I have been thinking of creating a Kedro Plugin which leverages DVCs Version Controlled Data but Kedros beautiful pipelines. Somewhere I have read a discussion of this idea before, but I can’t find it anymore. Maybe Github, Discord, etc.
Background: At work I had the problem of jobs taking a long time and failing often, but once they ran successfully, all was good. However, when changing parts of the pipeline, after a while, you don’t know if your data is up to date any more - so you have to rerun all. And this takes a long time. So I used DVC to track my input data (e.g. CSV, Hadoop Data*, etc.) but I also tracked the scripts (.py, .sh, etc.). When any one of those changed, the Pipeline would run only that what was necessary. For development this was a game changer.

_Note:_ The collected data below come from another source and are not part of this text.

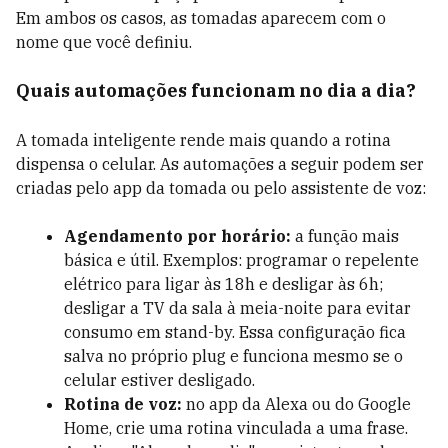
Em ambos os casos, as tomadas aparecem com o
nome que você definiu.
Quais automações funcionam no dia a dia?
A tomada inteligente rende mais quando a rotina
dispensa o celular. As automações a seguir podem ser
criadas pelo app da tomada ou pelo assistente de voz:
Agendamento por horário:
a função mais
básica e útil. Exemplos: programar o repelente
elétrico para ligar às 18h e desligar às 6h;
desligar a TV da sala à meia-noite para evitar
consumo em stand-by. Essa configuração fica
salva no próprio plug e funciona mesmo se o
celular estiver desligado.
Rotina de voz:
no app da Alexa ou do Google
Home, crie uma rotina vinculada a uma frase.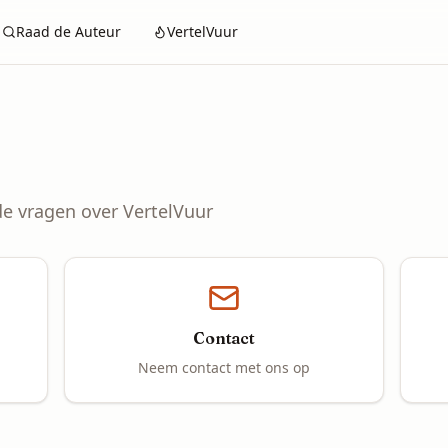
Raad de Auteur
VertelVuur
e vragen over VertelVuur
Contact
Neem contact met ons op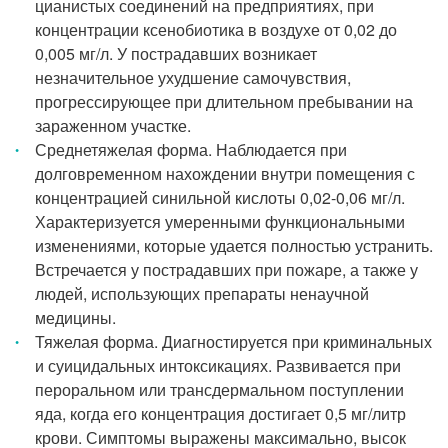
цианистых соединений на предприятиях, при
концентрации ксенобиотика в воздухе от 0,02 до
0,005 мг/л. У пострадавших возникает
незначительное ухудшение самочувствия,
прогрессирующее при длительном пребывании на
зараженном участке.
Среднетяжелая форма. Наблюдается при
долговременном нахождении внутри помещения с
концентрацией синильной кислоты 0,02-0,06 мг/л.
Характеризуется умеренными функциональными
изменениями, которые удается полностью устранить.
Встречается у пострадавших при пожаре, а также у
людей, использующих препараты ненаучной
медицины.
Тяжелая форма. Диагностируется при криминальных
и суицидальных интоксикациях. Развивается при
пероральном или трансдермальном поступлении
яда, когда его концентрация достигает 0,5 мг/литр
крови. Симптомы выражены максимально, высок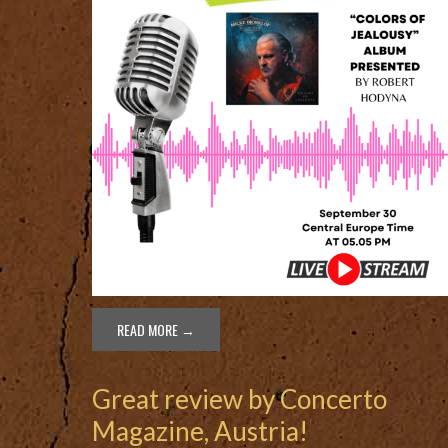
READ MORE →
Great review by Concerto
Magazine, Austria!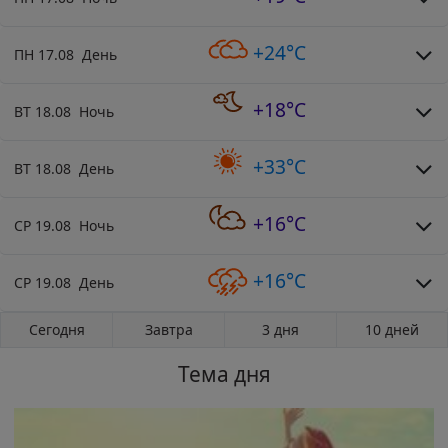
+24°C
ПН 17.08 День
+18°C
ВТ 18.08 Ночь
+33°C
ВТ 18.08 День
+16°C
СР 19.08 Ночь
+16°C
СР 19.08 День
Сегодня
Завтра
3 дня
10 дней
Тема дня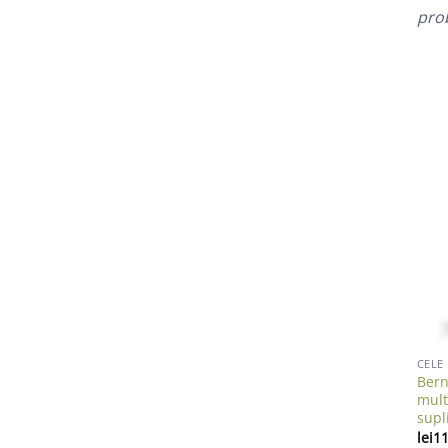
prob
Bern
mult
supl
lei
11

*) I added an extra step, which simply called ‘DESCRIBE my_hive/impala_table’, saved the output somewhere, and then DVC’ed just this proxy. If the Data on Hive changed, DVC would not know - but this was fine.
For Kedro I was thinking of creating a Plugin/Hook which has very similar behaviour. A Nodes Input is very easily tracked by DVC (especially easy for local data). The Code is not so easily tracked.
Some difficulties: I cannot track all the code, because if I change Node17 then I would have to rerun everything, because accoarding to DVC some code changed.
Thus I want to have a DVC run only look at the current Nodes Code and Data. I was thinking of using python’s inspect module to track the code for this Node. I think this would work. The problem might be, that the Node imports code from a different file. If this file then changes, would DVC know? Is it possible to track all relevant code?
DVC can only run one task at a time. Thus integrating with kedro-accelrator would be impossible. Right?
To reiterate: The goal of kedro-dvc would not be the Data Version Control per se, but rather it would help during devlopment of kedro pipelines. You could be sure that the code/data is always up to date, but only have to run individual nodes - the rest can be skipped as the data is up to date.
The goal is not to keep the data versioned (I guess you should use versioned datasets xD)
Before I embark on this, I would like to ask the community on feedback.